Nope, the convienience store clerk with nice boobs story is better....




(n00b) :)

el borracho
11-06-2005, 03:22 AM
Ah, russian roullette customer service style. Reminds me of my trips to the bank when I lived in San Diego. Of course, the odds were always better there.

Chiefs Pantalones
11-06-2005, 03:39 AM
another thing, I always tip $10 for every haircut, no matter what the price is, I go to 2 barbor shops, one in Fairfield $15 per haircut(Johnson Dr & Shawnee Mission Prkwy) and one in Lawrence $11 per haircut, I tip $10 at each place and I always get the best barbors and they remember me and do a damn good job so I don't have to worry about a bad haircut..............

I pay $10 for a hair cut, and tip a buck. The only way I'm paying 10 more is if I get a pleasantry down below.

(My posts have a theme tonight, if you didn't notice)

ENDelt260
11-06-2005, 03:56 AM
Wow... tk13 must've gotten some really shitty haircuts in his life.

tk13
11-06-2005, 04:17 AM
Wow... tk13 must've gotten some really shitty haircuts in his life.
ROFL I was waiting for that. I probably have though. I've got real thick hair, some people have trouble with it.

Extra Point
11-06-2005, 07:12 AM
You got the VVAHC's name. Call in and ask for her, your next time you want (a) trim. Did you see that here work was good, at least the haircut?

Consistent1
11-06-2005, 08:17 AM
Interesting story, and I am sure many of us have been there.

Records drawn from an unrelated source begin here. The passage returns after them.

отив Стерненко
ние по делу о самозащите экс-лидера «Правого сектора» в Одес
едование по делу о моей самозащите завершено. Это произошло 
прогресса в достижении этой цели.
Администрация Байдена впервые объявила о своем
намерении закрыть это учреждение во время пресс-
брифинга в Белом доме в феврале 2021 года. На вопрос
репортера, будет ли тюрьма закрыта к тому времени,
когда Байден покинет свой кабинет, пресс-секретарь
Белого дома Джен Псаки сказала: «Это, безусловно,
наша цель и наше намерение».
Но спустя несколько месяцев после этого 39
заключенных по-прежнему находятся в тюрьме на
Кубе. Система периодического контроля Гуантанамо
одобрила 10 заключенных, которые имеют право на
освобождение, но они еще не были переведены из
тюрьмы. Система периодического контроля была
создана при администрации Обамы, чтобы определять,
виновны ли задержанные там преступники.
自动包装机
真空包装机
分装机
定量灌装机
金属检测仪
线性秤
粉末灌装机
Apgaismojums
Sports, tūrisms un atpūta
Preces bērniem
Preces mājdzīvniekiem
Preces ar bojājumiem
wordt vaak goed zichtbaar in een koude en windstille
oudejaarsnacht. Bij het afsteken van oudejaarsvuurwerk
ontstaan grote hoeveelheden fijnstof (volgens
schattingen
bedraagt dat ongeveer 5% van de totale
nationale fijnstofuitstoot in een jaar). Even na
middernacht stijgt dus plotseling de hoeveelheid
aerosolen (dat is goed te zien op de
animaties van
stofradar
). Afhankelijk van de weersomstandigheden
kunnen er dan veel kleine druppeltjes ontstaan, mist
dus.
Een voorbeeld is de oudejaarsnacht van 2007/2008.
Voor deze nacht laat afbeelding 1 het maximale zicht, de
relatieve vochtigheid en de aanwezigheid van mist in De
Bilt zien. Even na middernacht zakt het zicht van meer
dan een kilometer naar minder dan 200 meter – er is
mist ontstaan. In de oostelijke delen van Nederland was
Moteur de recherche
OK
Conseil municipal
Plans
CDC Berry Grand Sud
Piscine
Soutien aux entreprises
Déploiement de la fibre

In reality, getting a good haircut should be the goal, but having the "hot chick" do it is more appealing. In all honesty, the people that requested her did nothing wrong, they just planned ahead to avoid the minor drama that we see here.

Your post reminds me of myself and my thought process at many times. You are basically over thinking something simple. Just go request the girl next time....

the Talking Can
11-06-2005, 08:35 AM
do they offer a "happy ending" after the massage?

Skip Towne
11-06-2005, 08:48 AM
Nope, the convienience store clerk with nice boobs story is better....




(n00b) :)
Yep. Boobs trump haircuts every time. Hell, boobs trump everything.

joesomebody
11-06-2005, 10:32 AM
Rain Man...

When I was stationed in Japan the base barber shop was without doubt the best place for a haircut that I have ever experienced.

They too had the shoulder massage, which is the first, and only, hair cut enterprise of my limited experience that practiced this. Given your particular barber shop, I would probably choose as you did, opting out of the massage if it were a male barber.

In Japan however, the majority of barbers are still male, and the two females whom worked at the barber shop were at least in their 60s. In fact, everyone that worked there was at least 55; and being 20-22 while I was stationed there, 55 seemed ancient and grandfatherly.

Because of the language barrier, I'm not even sure you could opt out of the massage, so this may be a moot point.

Now with the background, I pose the following question:

Without their being anything remotely sexual about a shoulder massage from people that are close to your grandparentís age, would you still be hesitant to get a shoulder massage based on gender of the barber?